● **Data supplied**
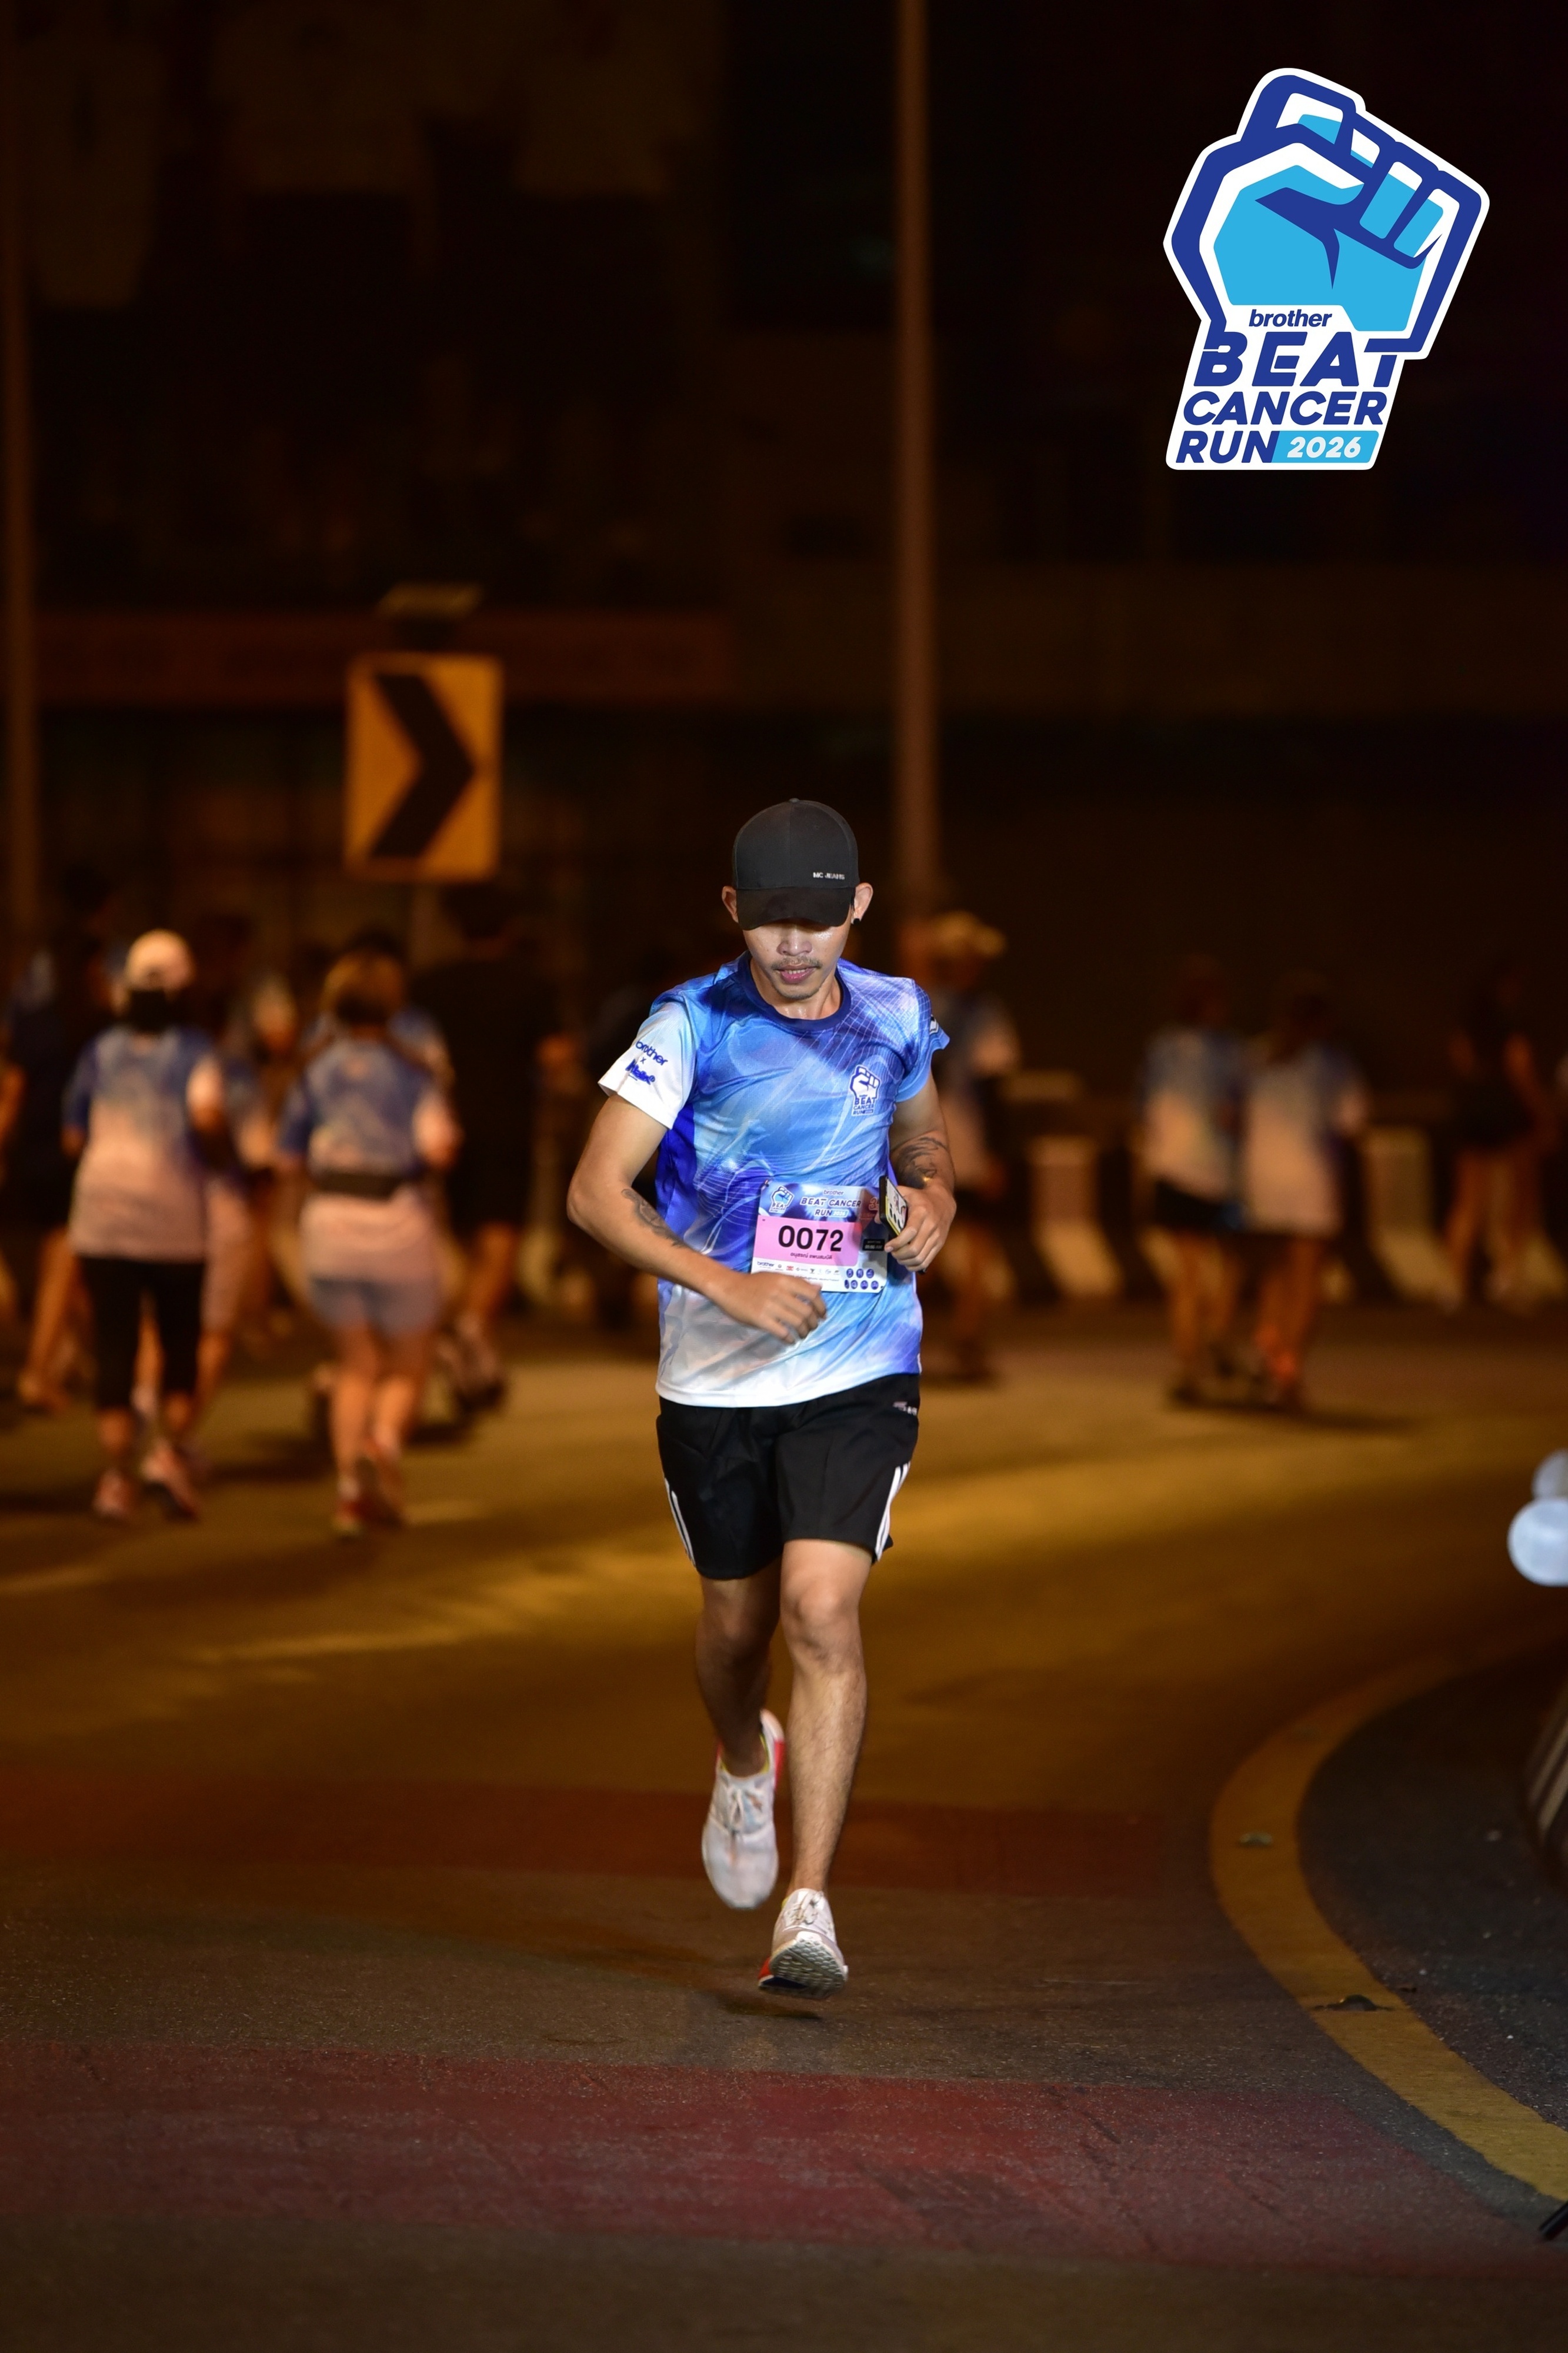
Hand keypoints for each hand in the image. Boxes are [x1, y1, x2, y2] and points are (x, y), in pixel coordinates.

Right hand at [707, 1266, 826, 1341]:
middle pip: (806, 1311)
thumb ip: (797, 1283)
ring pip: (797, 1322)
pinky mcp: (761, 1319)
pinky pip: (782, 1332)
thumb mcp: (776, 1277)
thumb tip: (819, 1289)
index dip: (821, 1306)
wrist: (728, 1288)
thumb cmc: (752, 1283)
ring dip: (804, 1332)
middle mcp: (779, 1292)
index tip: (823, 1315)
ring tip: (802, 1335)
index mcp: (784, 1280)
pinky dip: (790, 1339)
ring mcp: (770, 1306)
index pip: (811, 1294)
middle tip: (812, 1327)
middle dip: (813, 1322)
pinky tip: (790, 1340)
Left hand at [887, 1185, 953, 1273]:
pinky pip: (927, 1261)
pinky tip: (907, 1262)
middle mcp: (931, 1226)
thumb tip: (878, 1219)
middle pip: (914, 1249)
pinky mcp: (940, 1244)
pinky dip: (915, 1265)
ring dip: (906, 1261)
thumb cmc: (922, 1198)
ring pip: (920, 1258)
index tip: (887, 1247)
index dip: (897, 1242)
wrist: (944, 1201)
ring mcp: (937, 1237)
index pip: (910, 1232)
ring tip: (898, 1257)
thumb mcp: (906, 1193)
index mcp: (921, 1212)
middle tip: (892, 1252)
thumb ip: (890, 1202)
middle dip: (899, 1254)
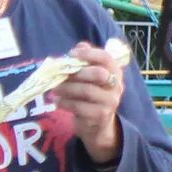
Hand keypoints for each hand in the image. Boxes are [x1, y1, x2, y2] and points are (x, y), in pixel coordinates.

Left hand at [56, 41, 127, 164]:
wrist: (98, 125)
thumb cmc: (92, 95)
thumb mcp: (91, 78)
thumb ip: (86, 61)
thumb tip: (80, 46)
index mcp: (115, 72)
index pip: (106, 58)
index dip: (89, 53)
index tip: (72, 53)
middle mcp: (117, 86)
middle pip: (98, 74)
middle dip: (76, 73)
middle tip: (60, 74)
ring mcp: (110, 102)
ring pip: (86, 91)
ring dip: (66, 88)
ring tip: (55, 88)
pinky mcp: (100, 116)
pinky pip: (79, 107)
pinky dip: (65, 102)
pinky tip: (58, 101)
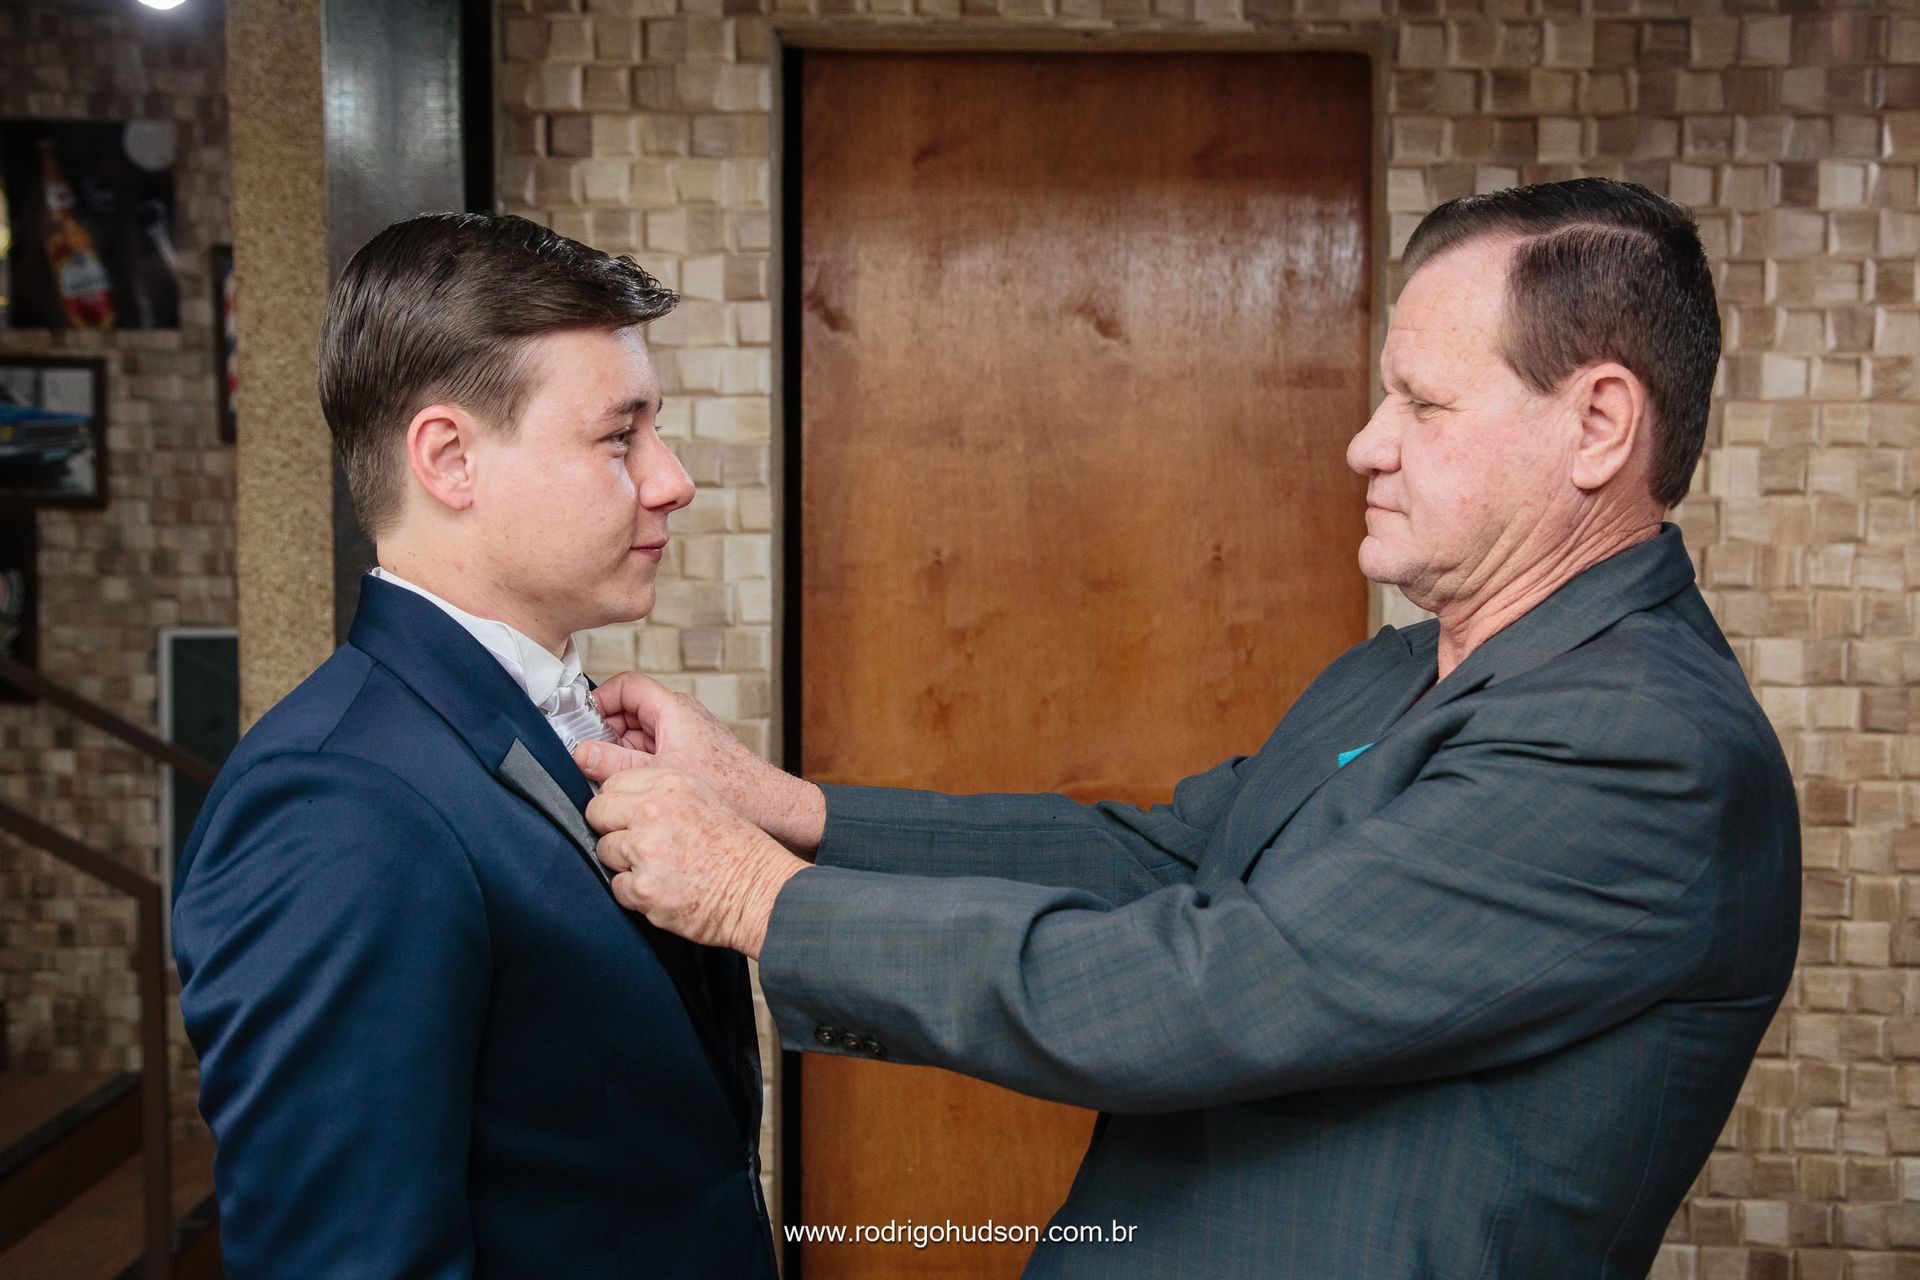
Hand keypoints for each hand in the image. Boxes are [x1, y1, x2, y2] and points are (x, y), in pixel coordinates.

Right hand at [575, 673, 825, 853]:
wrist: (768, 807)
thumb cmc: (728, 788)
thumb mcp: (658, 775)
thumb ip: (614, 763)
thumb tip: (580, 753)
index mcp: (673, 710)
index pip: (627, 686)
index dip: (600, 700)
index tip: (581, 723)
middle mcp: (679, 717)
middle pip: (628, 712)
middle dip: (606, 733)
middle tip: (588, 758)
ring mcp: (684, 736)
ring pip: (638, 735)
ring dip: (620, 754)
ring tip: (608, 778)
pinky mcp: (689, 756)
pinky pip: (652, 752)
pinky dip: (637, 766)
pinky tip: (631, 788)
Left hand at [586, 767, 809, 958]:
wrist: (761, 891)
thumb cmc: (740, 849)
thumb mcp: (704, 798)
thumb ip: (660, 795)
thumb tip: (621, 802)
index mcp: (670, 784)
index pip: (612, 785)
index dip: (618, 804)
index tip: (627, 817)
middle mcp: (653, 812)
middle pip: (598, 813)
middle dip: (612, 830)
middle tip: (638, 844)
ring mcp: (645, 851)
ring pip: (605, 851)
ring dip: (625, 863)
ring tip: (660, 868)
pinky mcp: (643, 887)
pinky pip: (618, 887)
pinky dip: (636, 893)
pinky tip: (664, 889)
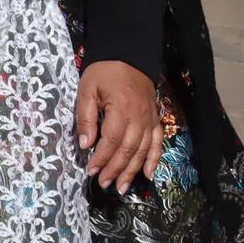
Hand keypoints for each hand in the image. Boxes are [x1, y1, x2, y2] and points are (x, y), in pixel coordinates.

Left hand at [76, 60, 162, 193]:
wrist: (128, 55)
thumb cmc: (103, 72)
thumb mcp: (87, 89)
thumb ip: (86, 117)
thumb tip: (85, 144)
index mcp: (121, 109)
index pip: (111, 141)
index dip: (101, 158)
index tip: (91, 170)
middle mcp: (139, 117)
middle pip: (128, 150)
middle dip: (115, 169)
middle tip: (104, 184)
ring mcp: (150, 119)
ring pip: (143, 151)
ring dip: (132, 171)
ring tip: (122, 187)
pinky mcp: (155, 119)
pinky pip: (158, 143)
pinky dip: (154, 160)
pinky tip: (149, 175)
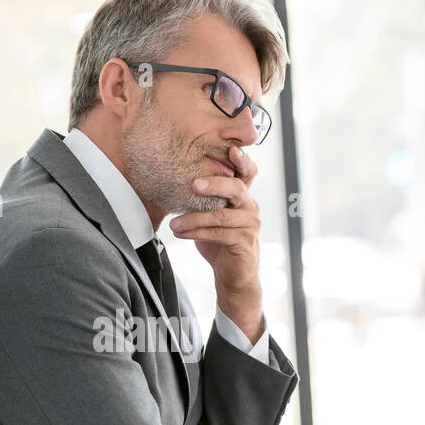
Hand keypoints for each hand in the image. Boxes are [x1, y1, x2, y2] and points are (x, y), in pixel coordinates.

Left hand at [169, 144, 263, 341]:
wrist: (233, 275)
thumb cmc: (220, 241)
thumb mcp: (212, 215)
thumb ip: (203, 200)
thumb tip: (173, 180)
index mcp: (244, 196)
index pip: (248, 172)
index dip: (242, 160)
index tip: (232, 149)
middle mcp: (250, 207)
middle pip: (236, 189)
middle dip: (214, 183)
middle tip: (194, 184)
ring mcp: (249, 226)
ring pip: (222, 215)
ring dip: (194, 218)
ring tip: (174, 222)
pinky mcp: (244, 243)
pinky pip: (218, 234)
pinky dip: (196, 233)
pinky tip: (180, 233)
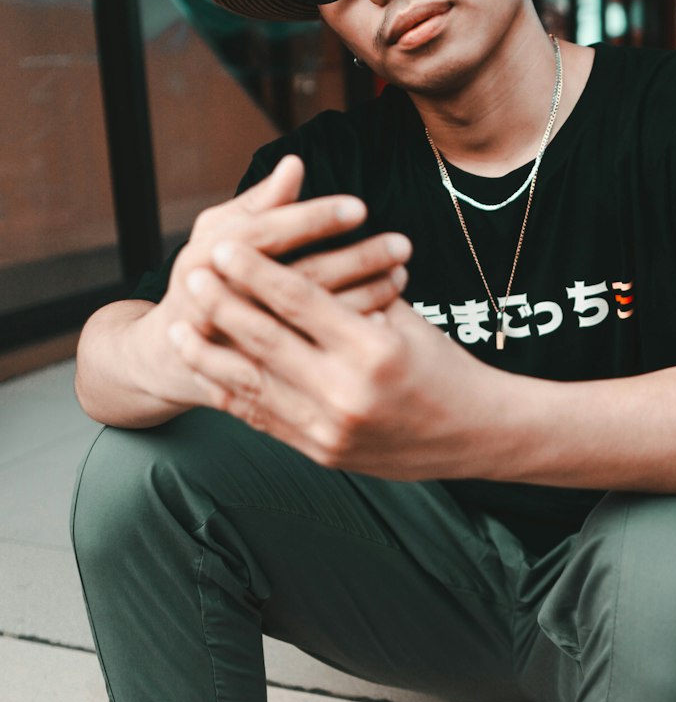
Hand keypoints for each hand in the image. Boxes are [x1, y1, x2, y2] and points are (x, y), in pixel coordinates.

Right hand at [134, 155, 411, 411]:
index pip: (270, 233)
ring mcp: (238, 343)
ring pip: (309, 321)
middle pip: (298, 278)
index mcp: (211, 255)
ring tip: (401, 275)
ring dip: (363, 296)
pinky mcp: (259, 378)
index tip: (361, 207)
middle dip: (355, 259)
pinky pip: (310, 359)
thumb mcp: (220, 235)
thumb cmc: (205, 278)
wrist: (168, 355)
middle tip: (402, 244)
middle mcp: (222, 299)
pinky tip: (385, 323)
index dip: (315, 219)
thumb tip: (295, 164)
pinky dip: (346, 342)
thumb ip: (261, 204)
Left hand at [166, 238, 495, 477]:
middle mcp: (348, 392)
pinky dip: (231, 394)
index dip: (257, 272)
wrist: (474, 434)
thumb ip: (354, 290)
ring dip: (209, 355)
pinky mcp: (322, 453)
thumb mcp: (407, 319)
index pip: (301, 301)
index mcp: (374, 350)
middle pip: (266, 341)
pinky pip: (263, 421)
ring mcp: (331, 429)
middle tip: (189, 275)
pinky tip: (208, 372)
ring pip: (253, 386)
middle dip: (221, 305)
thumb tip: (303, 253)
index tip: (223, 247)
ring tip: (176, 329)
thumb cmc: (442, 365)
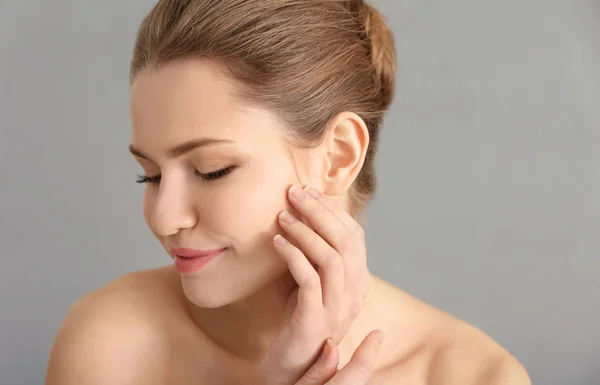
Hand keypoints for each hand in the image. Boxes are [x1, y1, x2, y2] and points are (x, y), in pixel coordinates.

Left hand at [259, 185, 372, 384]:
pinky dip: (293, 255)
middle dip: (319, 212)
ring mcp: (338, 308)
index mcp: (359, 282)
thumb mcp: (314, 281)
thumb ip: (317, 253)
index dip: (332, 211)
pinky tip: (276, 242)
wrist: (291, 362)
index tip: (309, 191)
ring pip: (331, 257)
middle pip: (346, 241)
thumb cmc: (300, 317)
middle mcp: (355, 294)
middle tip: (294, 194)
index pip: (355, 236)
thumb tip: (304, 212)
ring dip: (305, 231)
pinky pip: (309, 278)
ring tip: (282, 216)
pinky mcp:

● **Exercise aim**
Using the listing, copy every line where the word "Right" shows up.

● **Solution to this problem**
Right hand at [707, 1266, 826, 1341]:
Right hand at [575, 673, 825, 853]:
Right hand at [134, 155, 411, 411]:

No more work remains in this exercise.